* **Exercise instructions**:
Write out the lines below as a numbered list, skipping blank lines and leaving the pictures out.

Segment Start: Stored data

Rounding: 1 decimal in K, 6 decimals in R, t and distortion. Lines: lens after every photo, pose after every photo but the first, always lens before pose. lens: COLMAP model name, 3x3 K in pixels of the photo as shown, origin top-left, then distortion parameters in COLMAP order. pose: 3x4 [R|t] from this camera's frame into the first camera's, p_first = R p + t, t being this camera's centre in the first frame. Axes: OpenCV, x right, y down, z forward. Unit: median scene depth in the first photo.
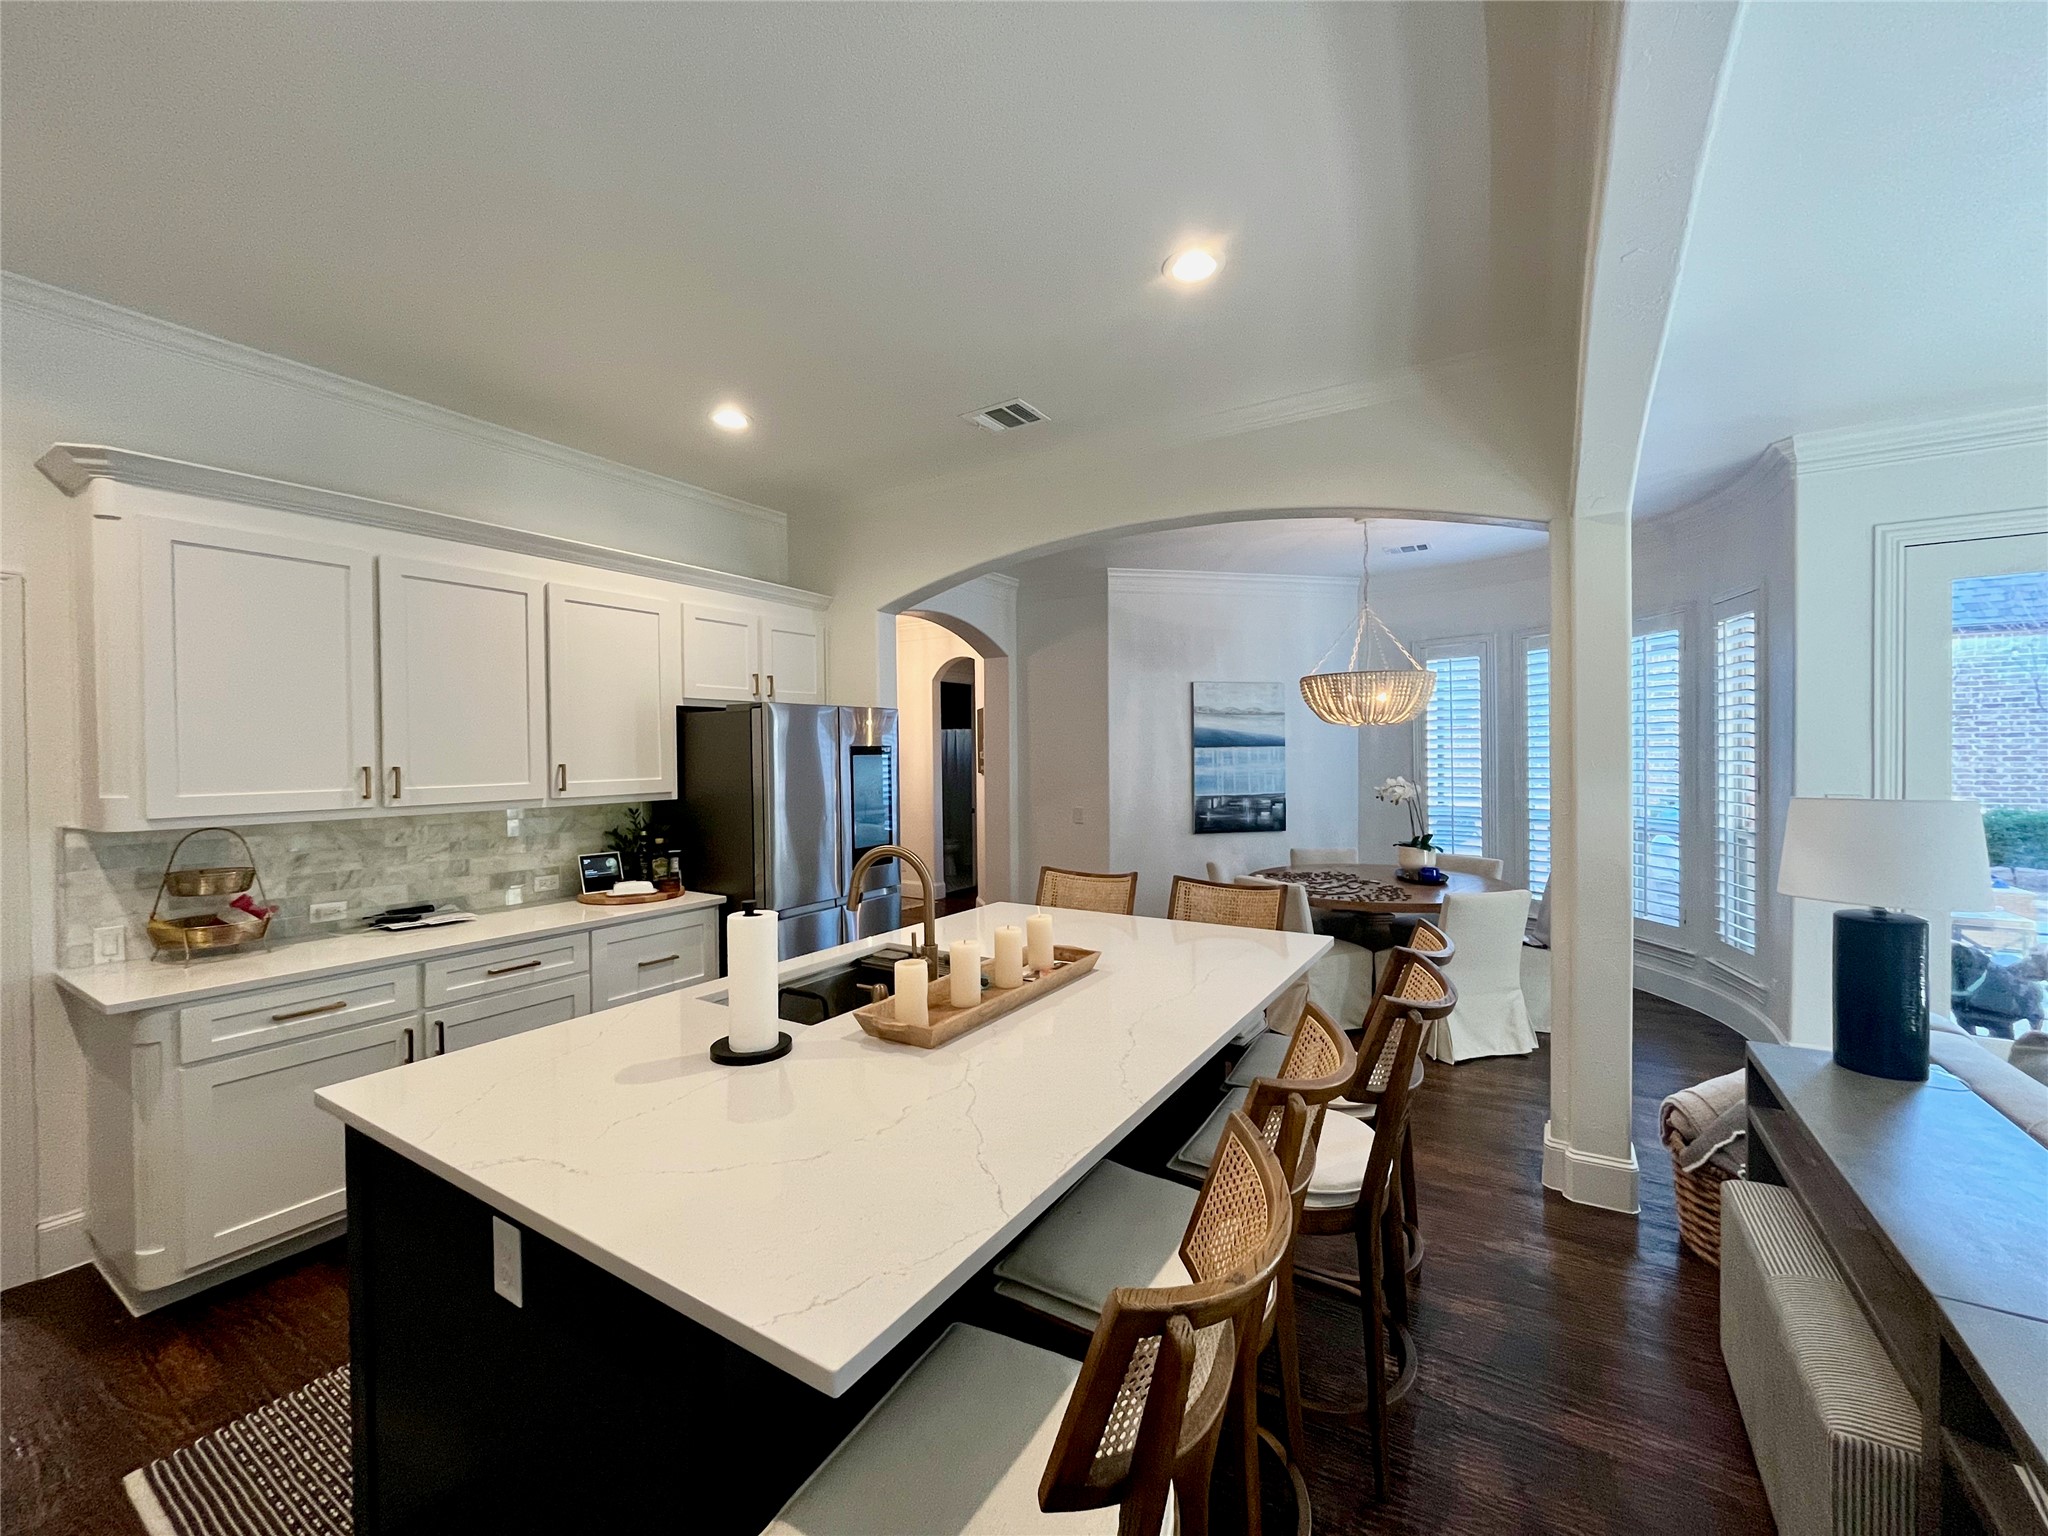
lens RADIAL K [[827.5, 0, 1026.1], [0, 827.5, 763.6], [0, 0, 1]] dist [-0.001868, -0.000194]
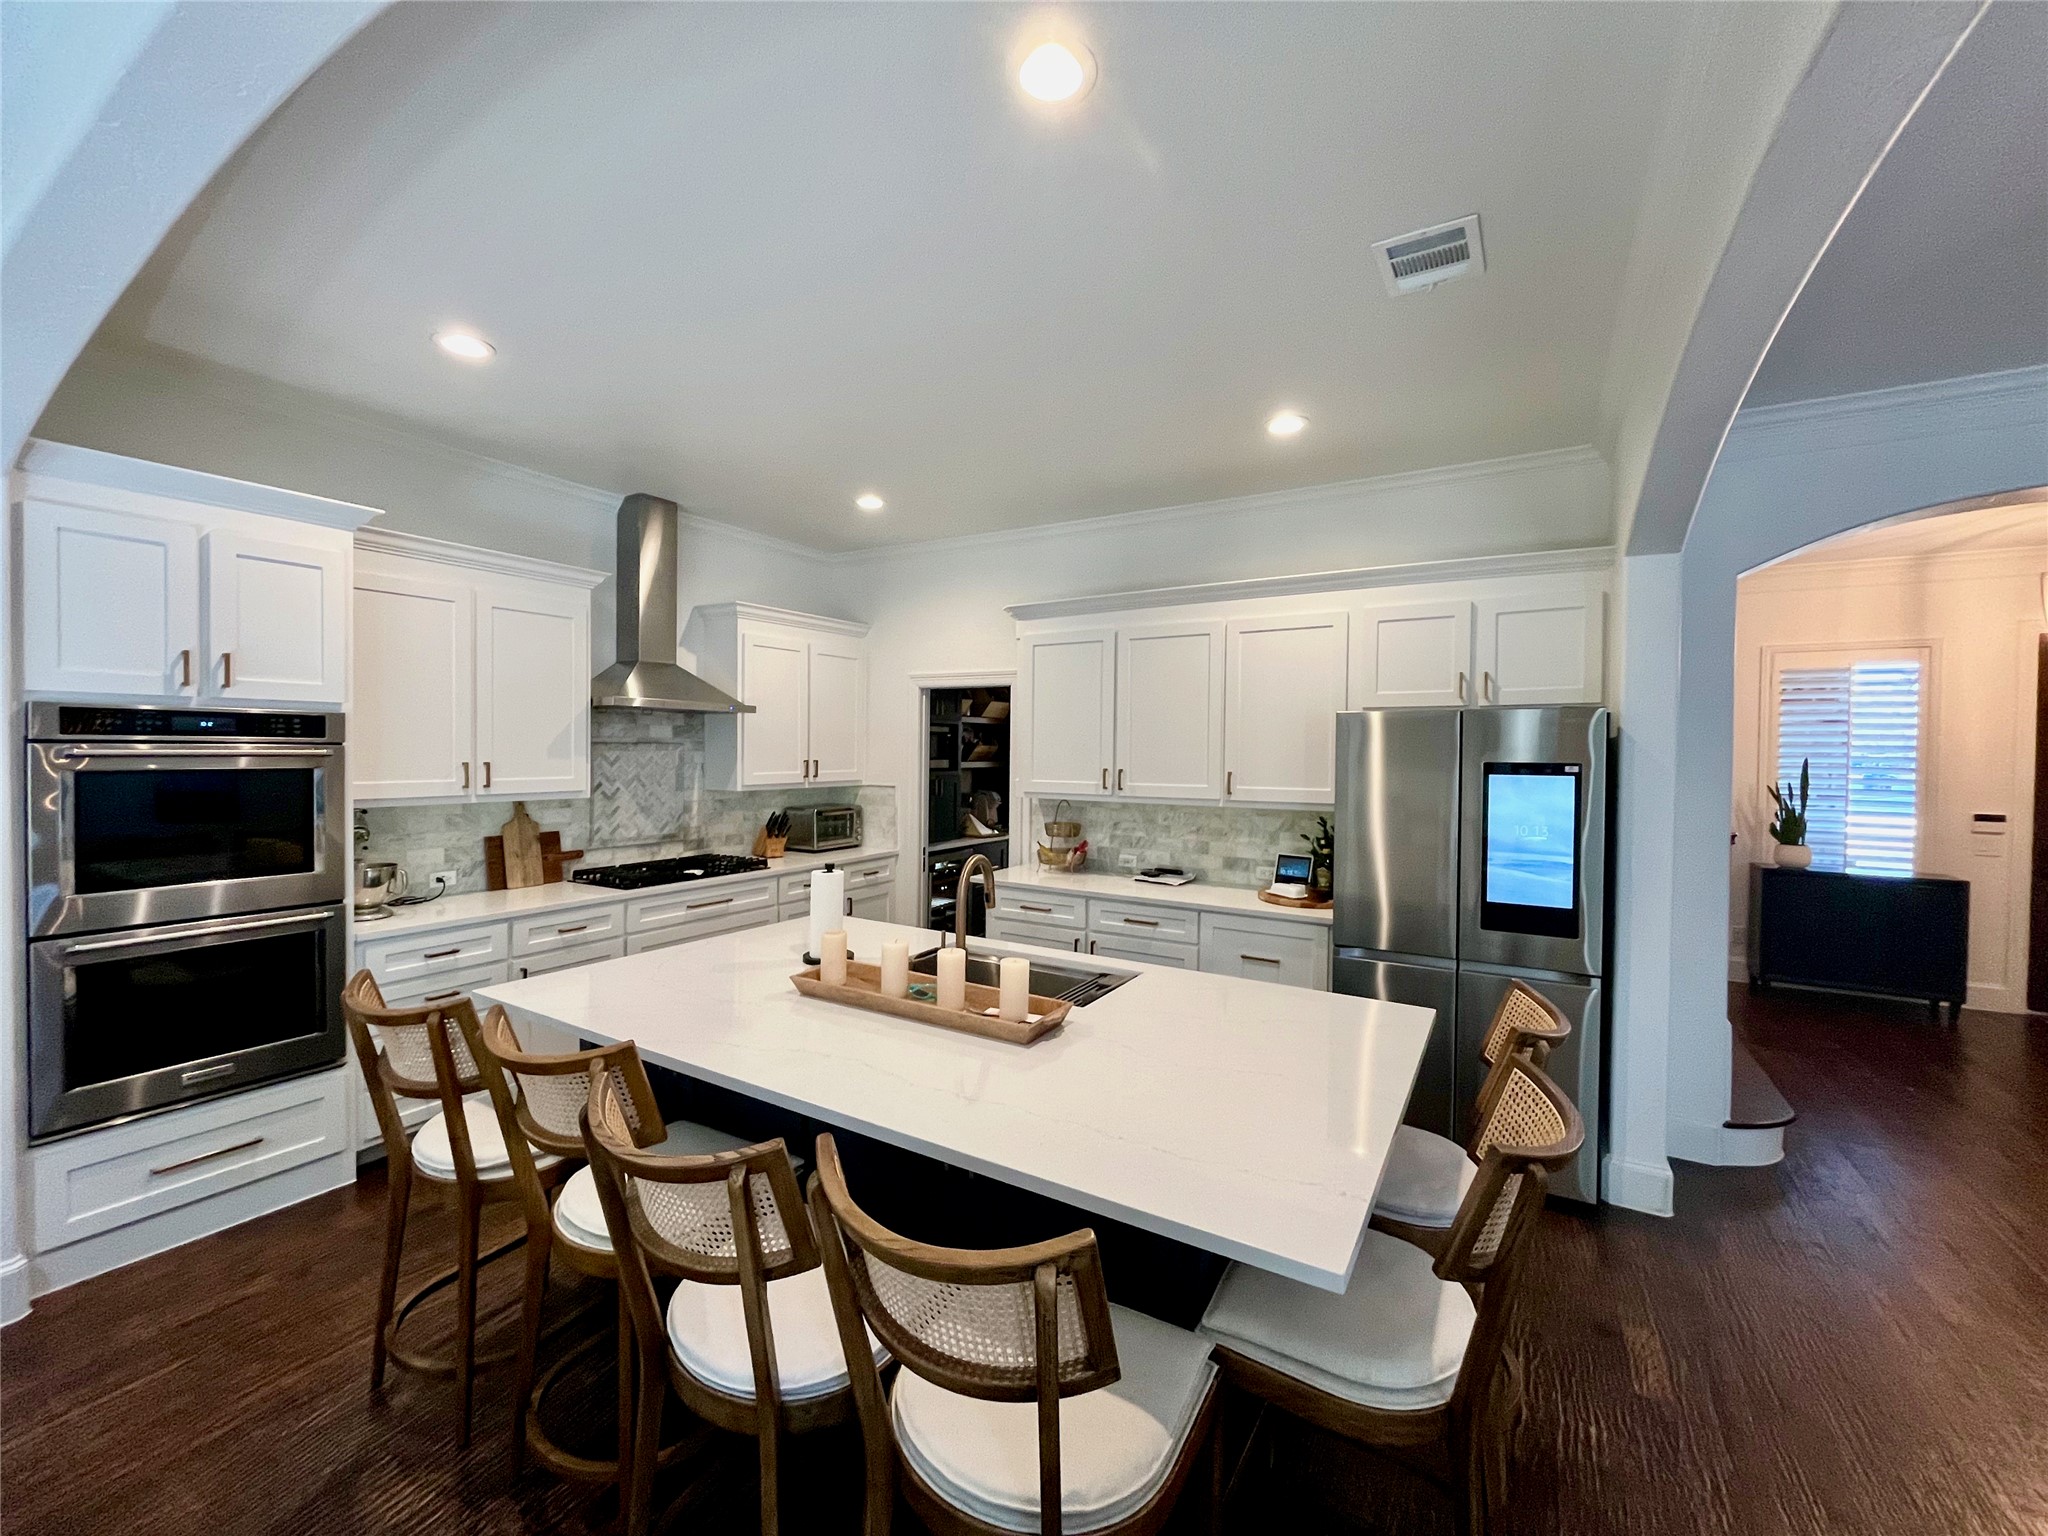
lens RADIAL K [[827.5, 0, 1023.6], [0, 827.5, 762.7], [0, 0, 1]] dist [-0.001868, -0.000194]
pose [[0.019339, 0.026361, -0.999465, 0.613149], [-0.023064, 0.999398, 0.025913, -0.035779], [0.999547, 0.022550, 0.019936, 0.669163]]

Segment End: Stored data

* **Completed task**:
1. Rounding: 1 decimal in K, 6 decimals in R, t and distortion. Lines: lens after every photo, pose after every photo but the first, always lens before pose. lens: COLMAP model name, 3x3 K in pixels of the photo as shown, origin top-left, then distortion parameters in COLMAP order. pose: 3x4 [R|t] from this camera's frame into the first camera's, p_first = R p + t, t being this camera's centre in the first frame. Axes: OpenCV, x right, y down, z forward. Unit: median scene depth in the first photo.
2. lens RADIAL K [[827.5, 0, 1026.1], [0, 827.5, 763.6], [0, 0, 1]] dist [-0.001868, -0.000194]
3. lens RADIAL K [[827.5, 0, 1023.6], [0, 827.5, 762.7], [0, 0, 1]] dist [-0.001868, -0.000194]
4. pose [[0.019339, 0.026361, -0.999465, 0.613149], [-0.023064, 0.999398, 0.025913, -0.035779], [0.999547, 0.022550, 0.019936, 0.669163]]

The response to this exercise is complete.